Звуки выстрелов приближались. Лекарь, не дожидаясь ответа, выбежал из комнаты и воротился с солдатами. Они подняли раненых, вынесли на улицу и положили на телегу, покрытую соломою. Лекарь взмостился, как говорится по-французски, кроликом (en lapin) подле фурлейта, ударили по лошадям и поскакали. Ружейные выстрелы вскоре затихли вдали, и, по просьбе Кемского, телега пошла шагом.
- Скажите, пожалуйте, - сказал он лекарю, - кто этот полковник Уде, которому я обязан жизнью?

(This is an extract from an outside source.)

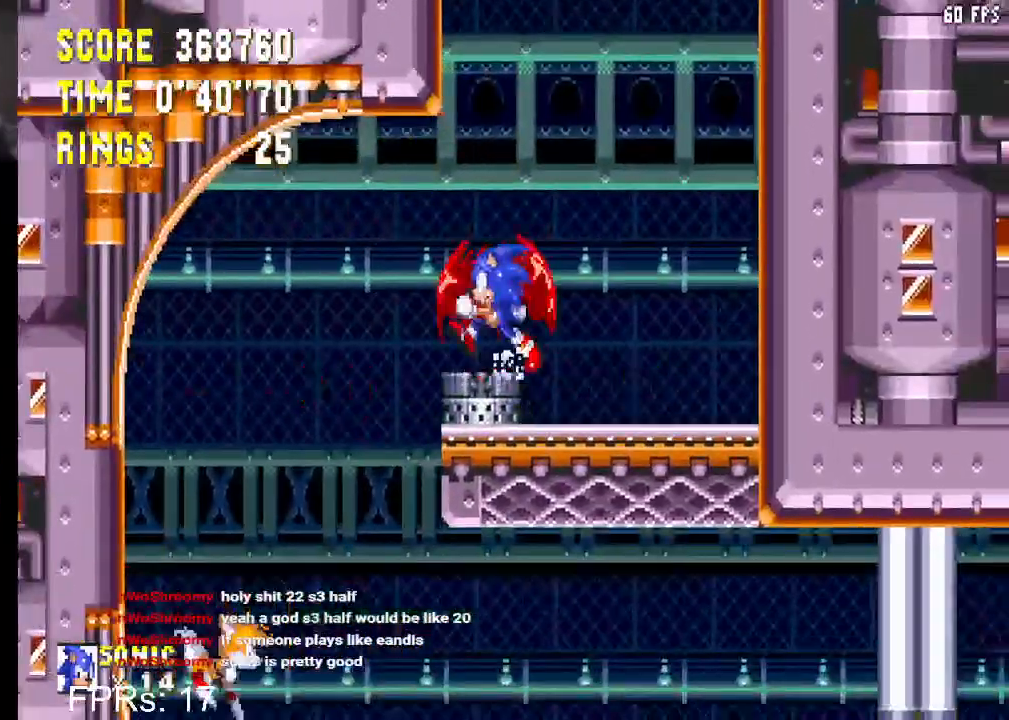
{"buttons": [], "left_stick": "center", "right_stick": "center", "events": []}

- Как? Вы его не знаете и не слыхали о нем? Да этакой сорвиголовы у нас нет в целой армии. Храбр как шпага, умен как черт, упрям как бретонец. И что за взгляд! На кого посмотрит, тот так и съежится. Это один человек во Франции, пред которым и сам Бонапарте не устоит. Экая голова! Однажды заспорил он (это было в Милане) с нашим главным доктором об одной ране, утверждая, что она была не смертельна. Доктор заставил его молчать двумя анатомическими терминами. На другой день полковник возобновил спор и сбил доктора с поля доводами, основанными на самом глубоком познании анатомии. "Что ж вы не отвечали ему вчера?" - спросил я потом у полковника. "Да вчера, - отвечал он с простодушною улыбкою, - я сам не знал того, о чем говорил сегодня". Вообразите: он, после первого спора, купил руководство к анатомии и в ночь выучил. Сущий чародей! Да ему несдобровать у нас. Таких людей в свободных землях не любят. Бонапарту и одному тесно было во Франции, так отправился в Египет, а вдвоем с полковником он и на целой планете простора не найдет. - Лекарь продолжал свои рассуждения без умолку. Кемский и Силантьев, качаемые на повозке, заснули.
XXXII
Проворный лекарь спешил с своими пленными в безопасное место, боясь погони русских и взгляда полковника. Чрез несколько дней привез он их благополучно в Ниццу и сдал на руки старшему врачу тамошнего госпиталя. Кемский, не чувствовавший в первые минуты никакой боли, дорогою разнемогся и привезен был в Ниццу почти в беспамятстве. Между тем Миша, страдавший только телом, выздоравливал со дня на день. Недели чрез три левая рука его почти совершенно зажила, он вскоре выучился действовать одною правою и жалел о потере левой только потому, что не мог так ловко и проворно услуживать своему господину, как прежде. Понимая по-французски, он выучился говорить с тамошними жителями и в короткое время снискал знакомых и приятелей. К счастию пленников наших, они снабжены были средством купить в свете все, разумеется, кроме счастия, которое не покупается. Миша честно и бережливо распоряжал казною: нашел для князя покойную квартиру в доме одной семидесятилетней старушки, платил врачу за визиты, строго соблюдал все его предписания и берег своего барина, как нежный сын отца.
Кроткий благорастворенный воздух Ниццы, тишина и спокойствие оказали ощутительное влияние на здоровье страдальца. Раны его стали закрываться, лихорадка уменьшилась. Он вскоре начал ходить, прихрамывая, по комнате: пуля, пролетевшая сквозь пятку левой ноги, оставила на всю жизнь его воспоминание о битве при Нови. Но с возвращением сил и здоровья возникало в душе его страдание: он видел себя в стране чуждой, далекой от отечества, вражеской, в плену, не постыдном, но убийственном для благородного русского воина. А она? А Наташа? За этою мыслию возникал в душе его ряд горестных ощущений, одно другого мучительнее, одно другого ужаснее. Он искал средств дать весть о себе на родину, но не было никакой возможности: все сношения Франции и Италии с Россиею были в то время совершенно прерваны. Между тем, на авось пересылал он ежедневно по письму чрез Париж, Лондон, Стокгольм в Санкт-Петербург.